Контр-адмирал Хиппель, только что справившийся с обильным потом на лбу и висках, мгновенно вспотел вновь.

– Э… Да, конечно… Так точно… Как было приказано…

– То-то. Повторяю: лучшего момента не будет. Гарантии Земли мы получили или нет?

– Кхм, – сказал Адмиралиссимус. – Дэ.

– Тогда у нас остается одна большая проблема и одна малая, – улыбнулся Мрыш. – Большая – принять решение. Малая – выиграть войну. Надеюсь, хотя бы повод к началу войны у нас найдется?

– Дэ, – сказал Адмиралиссимус. Шелленграму было ясно, что он не слушает.

– Разумеется, – охотно пояснил своевременное междометие флаг-адмирал. – Например, три дня назад был выведен из строя пищекомбинат. Торпедная атака.

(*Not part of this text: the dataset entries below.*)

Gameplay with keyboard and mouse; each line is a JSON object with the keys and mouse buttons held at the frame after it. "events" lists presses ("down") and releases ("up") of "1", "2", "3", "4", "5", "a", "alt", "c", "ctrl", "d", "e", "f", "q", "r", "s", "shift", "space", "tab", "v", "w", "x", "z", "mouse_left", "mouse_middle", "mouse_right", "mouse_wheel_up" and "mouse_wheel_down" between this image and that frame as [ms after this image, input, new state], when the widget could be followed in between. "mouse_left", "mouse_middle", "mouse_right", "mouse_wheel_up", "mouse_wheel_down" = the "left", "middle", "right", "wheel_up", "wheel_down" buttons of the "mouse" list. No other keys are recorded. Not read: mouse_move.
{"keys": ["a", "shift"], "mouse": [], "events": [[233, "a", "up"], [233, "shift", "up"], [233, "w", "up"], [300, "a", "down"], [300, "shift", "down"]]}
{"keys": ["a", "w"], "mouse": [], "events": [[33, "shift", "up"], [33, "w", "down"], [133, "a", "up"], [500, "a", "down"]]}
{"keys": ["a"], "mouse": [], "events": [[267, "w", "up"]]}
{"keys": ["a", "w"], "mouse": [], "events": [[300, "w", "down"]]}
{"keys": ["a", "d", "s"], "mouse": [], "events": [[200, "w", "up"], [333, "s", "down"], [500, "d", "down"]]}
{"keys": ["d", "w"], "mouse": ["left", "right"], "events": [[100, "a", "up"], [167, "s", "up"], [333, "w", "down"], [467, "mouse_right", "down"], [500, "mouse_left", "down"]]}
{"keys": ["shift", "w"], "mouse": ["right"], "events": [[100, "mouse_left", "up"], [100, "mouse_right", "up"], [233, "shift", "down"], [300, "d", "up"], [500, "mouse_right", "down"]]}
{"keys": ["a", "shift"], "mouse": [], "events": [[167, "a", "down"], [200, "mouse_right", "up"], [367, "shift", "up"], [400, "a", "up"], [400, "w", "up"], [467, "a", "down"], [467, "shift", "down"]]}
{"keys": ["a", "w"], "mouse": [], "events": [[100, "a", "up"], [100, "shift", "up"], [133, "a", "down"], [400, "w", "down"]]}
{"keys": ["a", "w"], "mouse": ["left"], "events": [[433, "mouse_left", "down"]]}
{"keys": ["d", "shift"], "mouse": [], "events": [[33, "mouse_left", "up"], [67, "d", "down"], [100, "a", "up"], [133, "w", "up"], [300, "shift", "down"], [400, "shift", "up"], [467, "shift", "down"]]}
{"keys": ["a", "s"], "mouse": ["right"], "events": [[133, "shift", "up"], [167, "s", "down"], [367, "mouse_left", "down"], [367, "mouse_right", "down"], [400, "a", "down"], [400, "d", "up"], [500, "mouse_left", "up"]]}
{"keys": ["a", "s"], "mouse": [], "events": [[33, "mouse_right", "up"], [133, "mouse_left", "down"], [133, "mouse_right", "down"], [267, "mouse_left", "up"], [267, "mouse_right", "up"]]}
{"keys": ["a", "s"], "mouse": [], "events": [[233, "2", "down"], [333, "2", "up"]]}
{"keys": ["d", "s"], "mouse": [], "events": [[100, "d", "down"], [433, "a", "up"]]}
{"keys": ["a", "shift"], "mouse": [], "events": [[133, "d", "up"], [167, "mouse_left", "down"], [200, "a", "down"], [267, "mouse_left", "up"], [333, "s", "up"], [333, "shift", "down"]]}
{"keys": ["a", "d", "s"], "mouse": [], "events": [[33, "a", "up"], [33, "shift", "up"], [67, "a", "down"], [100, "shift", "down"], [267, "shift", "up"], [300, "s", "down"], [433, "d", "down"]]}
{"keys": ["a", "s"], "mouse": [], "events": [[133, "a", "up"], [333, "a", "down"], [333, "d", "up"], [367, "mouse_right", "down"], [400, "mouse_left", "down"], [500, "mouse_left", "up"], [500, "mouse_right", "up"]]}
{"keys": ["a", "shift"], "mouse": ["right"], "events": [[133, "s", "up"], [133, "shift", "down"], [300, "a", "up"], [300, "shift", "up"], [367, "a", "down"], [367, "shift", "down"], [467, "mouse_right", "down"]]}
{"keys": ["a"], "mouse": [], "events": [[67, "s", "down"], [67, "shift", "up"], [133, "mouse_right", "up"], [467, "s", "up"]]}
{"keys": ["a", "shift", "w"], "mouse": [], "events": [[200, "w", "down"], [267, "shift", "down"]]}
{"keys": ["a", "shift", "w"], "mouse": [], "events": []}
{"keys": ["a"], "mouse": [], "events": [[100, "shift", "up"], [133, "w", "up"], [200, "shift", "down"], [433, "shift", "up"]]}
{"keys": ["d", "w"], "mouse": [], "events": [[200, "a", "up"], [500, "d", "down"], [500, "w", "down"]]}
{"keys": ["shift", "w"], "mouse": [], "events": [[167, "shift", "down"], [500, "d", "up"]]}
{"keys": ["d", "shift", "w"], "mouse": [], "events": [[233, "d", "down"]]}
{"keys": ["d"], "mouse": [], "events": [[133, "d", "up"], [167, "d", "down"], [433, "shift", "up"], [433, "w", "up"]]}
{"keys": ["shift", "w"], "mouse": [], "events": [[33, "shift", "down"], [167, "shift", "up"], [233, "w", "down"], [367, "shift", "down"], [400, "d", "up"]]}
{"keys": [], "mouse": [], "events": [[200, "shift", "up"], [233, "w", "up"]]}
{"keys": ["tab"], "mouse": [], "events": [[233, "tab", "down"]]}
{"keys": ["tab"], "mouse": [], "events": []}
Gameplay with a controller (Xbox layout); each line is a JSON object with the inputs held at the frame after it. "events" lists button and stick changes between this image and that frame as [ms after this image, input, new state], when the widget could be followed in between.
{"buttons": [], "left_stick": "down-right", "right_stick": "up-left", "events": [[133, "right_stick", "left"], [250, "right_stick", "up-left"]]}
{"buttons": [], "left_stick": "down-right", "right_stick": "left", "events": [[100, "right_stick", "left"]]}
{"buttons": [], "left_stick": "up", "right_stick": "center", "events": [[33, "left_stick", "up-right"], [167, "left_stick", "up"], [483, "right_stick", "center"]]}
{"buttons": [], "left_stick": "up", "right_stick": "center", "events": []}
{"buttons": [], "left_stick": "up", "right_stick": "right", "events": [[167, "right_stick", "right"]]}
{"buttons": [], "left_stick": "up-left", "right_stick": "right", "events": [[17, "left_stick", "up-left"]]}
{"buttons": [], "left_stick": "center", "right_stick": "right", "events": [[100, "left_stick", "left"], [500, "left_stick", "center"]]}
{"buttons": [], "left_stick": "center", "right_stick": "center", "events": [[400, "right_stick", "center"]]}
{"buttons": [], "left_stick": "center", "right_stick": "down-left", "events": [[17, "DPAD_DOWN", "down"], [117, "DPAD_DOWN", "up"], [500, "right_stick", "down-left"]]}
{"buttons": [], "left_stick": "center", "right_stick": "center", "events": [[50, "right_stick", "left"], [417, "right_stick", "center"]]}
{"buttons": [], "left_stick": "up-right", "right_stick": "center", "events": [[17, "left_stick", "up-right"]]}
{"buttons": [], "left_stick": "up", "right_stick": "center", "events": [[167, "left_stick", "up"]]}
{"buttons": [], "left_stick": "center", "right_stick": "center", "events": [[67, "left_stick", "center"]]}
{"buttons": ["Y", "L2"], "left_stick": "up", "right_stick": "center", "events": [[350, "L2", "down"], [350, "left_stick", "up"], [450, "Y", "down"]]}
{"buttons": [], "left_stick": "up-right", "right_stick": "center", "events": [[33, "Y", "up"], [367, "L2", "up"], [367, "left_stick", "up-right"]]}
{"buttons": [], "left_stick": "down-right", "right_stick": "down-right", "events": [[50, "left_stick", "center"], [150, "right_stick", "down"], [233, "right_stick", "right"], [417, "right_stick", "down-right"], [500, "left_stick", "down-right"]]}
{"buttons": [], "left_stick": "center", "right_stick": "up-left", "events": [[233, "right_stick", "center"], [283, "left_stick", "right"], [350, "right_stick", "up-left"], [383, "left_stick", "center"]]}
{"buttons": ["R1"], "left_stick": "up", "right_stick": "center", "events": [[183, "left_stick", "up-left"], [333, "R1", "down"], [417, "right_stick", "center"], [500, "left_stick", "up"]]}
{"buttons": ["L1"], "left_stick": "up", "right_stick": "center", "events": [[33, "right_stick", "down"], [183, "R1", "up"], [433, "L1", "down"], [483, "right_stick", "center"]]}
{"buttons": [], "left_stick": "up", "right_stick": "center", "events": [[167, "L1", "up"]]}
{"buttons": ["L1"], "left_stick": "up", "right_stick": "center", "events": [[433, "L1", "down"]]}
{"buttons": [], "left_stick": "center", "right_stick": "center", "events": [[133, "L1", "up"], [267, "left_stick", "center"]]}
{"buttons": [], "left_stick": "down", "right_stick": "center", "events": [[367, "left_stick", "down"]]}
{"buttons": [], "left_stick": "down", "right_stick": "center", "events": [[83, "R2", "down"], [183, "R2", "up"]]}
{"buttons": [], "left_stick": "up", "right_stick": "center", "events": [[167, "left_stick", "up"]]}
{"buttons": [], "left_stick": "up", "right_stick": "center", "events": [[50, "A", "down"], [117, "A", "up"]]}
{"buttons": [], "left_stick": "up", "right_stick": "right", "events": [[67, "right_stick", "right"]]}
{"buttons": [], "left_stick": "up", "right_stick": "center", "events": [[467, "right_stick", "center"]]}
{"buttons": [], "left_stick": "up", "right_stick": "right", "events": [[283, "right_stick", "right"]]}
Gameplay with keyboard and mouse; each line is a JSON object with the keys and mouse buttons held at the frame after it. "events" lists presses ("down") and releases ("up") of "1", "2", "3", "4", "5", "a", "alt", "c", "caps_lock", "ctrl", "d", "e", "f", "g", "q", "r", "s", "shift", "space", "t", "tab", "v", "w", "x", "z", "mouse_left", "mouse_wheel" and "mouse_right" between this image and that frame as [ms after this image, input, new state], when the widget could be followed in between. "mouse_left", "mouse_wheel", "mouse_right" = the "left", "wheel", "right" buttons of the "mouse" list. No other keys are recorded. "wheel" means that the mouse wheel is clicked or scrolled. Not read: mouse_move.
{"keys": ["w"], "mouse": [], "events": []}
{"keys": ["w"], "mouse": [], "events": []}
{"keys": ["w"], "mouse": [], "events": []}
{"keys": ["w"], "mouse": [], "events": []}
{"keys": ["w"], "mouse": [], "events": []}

Между прочим, Монтегю, этот камешек в ваш огород… Бесспорно, это повод для ультиматума любой из зон или всем трем сразу.

«Если не брать в расчет то, что северяне имеют не меньше оснований пожаловаться на нас, – договорил про себя Шелленграм. – Не одни они мастера устраивать диверсии».

– Какой ультиматум? – Мрыш вскочил, оттолкнув стул. – Вы что, с ума сошли? Тогда уж лучше прямо объявим день и час, и дело с концом. Мирную конференцию для отвода глаз – это я понимаю…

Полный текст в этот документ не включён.